PROBLEM STATEMENT: Which version of ruamel.yaml does the text on the dbt YAML-updating script use?

EXTRACTED TEXT:
This codes uses ruamel v0.17.21, found here: ruamel.yaml · PyPI

  1. pip install -U pip setuptools wheel
  2. pip install ruamel.yaml==0.17.21

Some Important Notes

A few notes about the limitations of this code:

  1. This code requires the analyst to have run the query recently–it operates off of the columns it finds in the database from the analyst’s development run environment.
  2. This code is specific to BigQuery,
  3. This code assumes that all model_schema.yml files follow the same naming structure, ex: models_schema__invoices.yml, models_schema__customers.yml, …
  4. This code preserves any existing description or other parameters present in YAML entries
  5. It assumes that all description fields are double-quoted ex. description: "Hello world!"

How the code works

  1. Prompt user for the name of query they modified
  2. Search across model_schema.yml files across the project
  3. Identify where the entry exists: Note: there must be an entry for the query, and at least 1 column defined
  4. Query against the analyst’s development output, to identify columns that will be seen in production
  5. Check if it should keep, drop, or add existing column entries
  6. Write the updated query+column fields to the appropriate YAML file

As a side note, updating YAML in-place was a massive pain, but it didn’t seem to be a common thing on the internet. This is my hacky solution–happy to hear if folks have a better way of approaching this.

At the moment, this code must be manually triggered by the analyst. In a nice future state, this would be triggered by git-commit actions, and it would automagically search for modified queries, update the relevant yaml, and prompt the user to update relevant documentation parameters in the yaml.

Minimum amount of yml necessary for the code to successfully execute

This code works for both net-new and existing yml entries. However, it needs the analyst to start the net-new entry–the intent of this is that it focuses more on dynamically updating existing entries, so the analyst doesn’t have to go digging through folder structure as often.

version: 2

models:
  - name: query_you_modified
    columns:
      - name: need_at_least_1_field
        description: "If net-new, just put in a fake field name, as it will be dropped and replaced with the proper fields."

The Python code:

Any variables specific to your use case are flagged as ### UPDATE ME!!! in the code

import collections
import os
import pandas
import pathlib
import sys

from google.api_core.exceptions import BadRequest
from google.cloud import bigquery
from ruamel.yaml import YAML
from ruamel.yaml.scalarstring import DoubleQuotedScalarString # Used in our production environment, but not used in this demo code

########## USER DEFINED CUSTOM CONFIGS FOR USE IN SCRIPT ##########
### NOTES ###
# This script requires that dbt be installed in the top-level folder of your OS ex. ~/dbt, and that your profiles.yml lives in ~/.dbt/profiles.yml
# This script requires that your model_schema.yml files are all quoted for descriptions
# This script works for BigQuery connections--not sure how it works with other databases
# This script requires that you already have the query defined in the model_schema.yml, with at least 1 column defined
### END NOTES ###

# Define your dataset name--current query works with Google BigQuery
client = bigquery.Client(location="US")

ENTRIES SUPPLIED:

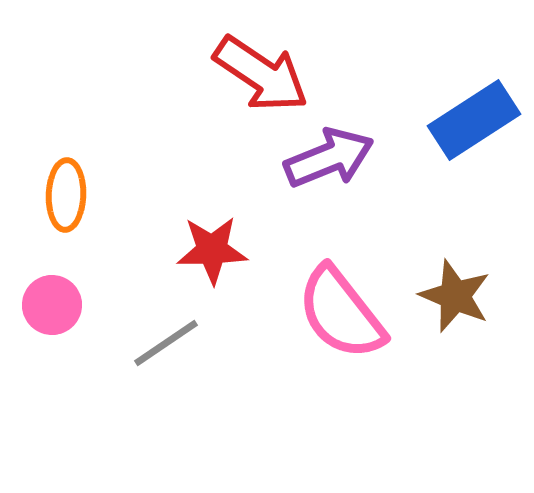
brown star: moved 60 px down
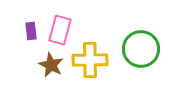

---

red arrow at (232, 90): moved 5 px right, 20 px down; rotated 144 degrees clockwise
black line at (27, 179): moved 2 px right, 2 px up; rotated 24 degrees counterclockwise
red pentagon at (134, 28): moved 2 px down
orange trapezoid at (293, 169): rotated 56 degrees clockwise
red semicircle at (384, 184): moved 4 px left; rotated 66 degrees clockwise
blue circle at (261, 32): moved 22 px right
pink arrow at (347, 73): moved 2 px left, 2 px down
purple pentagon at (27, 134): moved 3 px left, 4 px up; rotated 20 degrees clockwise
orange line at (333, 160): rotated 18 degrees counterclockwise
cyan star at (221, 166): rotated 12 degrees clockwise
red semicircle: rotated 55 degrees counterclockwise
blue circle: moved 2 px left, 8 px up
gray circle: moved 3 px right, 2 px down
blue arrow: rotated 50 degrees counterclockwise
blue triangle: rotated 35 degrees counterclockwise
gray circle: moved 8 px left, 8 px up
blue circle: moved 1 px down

FULL OUTPUT: Version 0.17.21.